**DATA TO EXAMINE:**

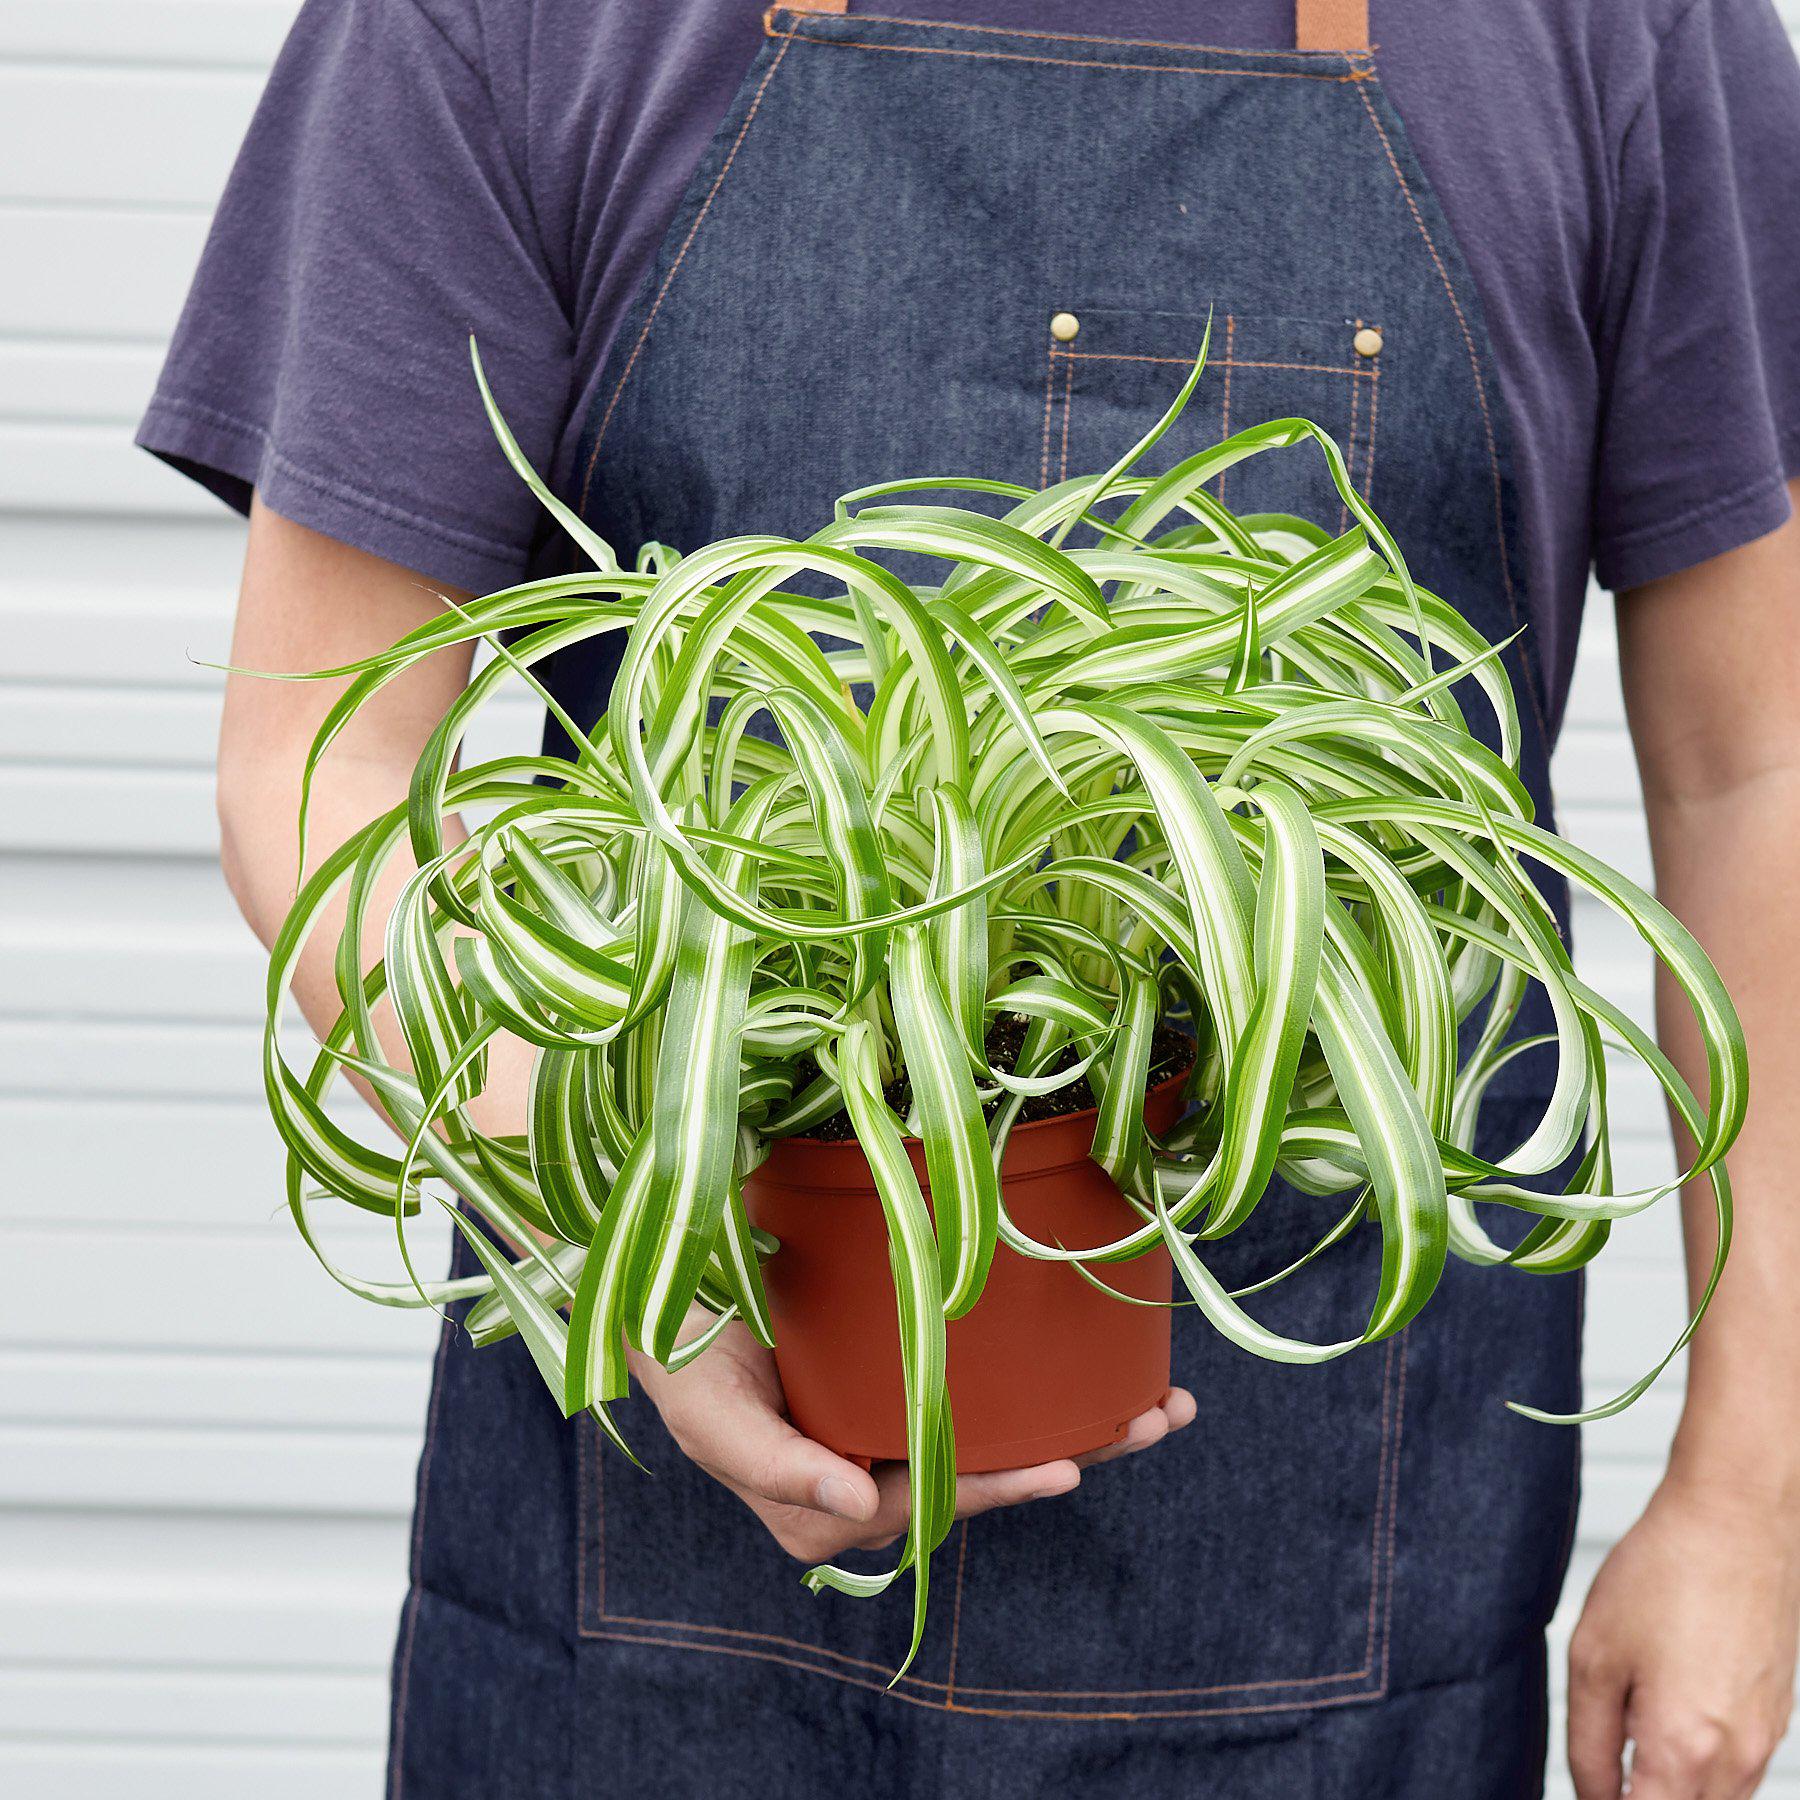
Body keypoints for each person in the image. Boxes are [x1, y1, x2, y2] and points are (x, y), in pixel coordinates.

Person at [139, 1, 1800, 1794]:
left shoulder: (1617, 34)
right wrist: (634, 1253)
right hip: (653, 1611)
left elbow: (1757, 776)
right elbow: (325, 763)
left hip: (1328, 1622)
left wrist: (1747, 1490)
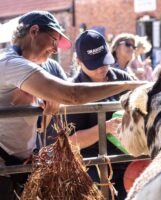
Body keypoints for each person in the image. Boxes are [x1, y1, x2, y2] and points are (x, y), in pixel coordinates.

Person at [0, 11, 144, 199]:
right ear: (34, 31)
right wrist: (130, 85)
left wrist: (54, 98)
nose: (54, 49)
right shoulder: (10, 63)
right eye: (53, 41)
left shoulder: (48, 67)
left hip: (24, 162)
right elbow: (73, 95)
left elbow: (47, 122)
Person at [67, 30, 133, 199]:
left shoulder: (123, 79)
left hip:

**ABOUT THIS EXERCISE:**
Determine how many lines of the entries contain the string "shoulder", and reply with nothing but the number.

**SOLUTION FOR THIS TASK:**
4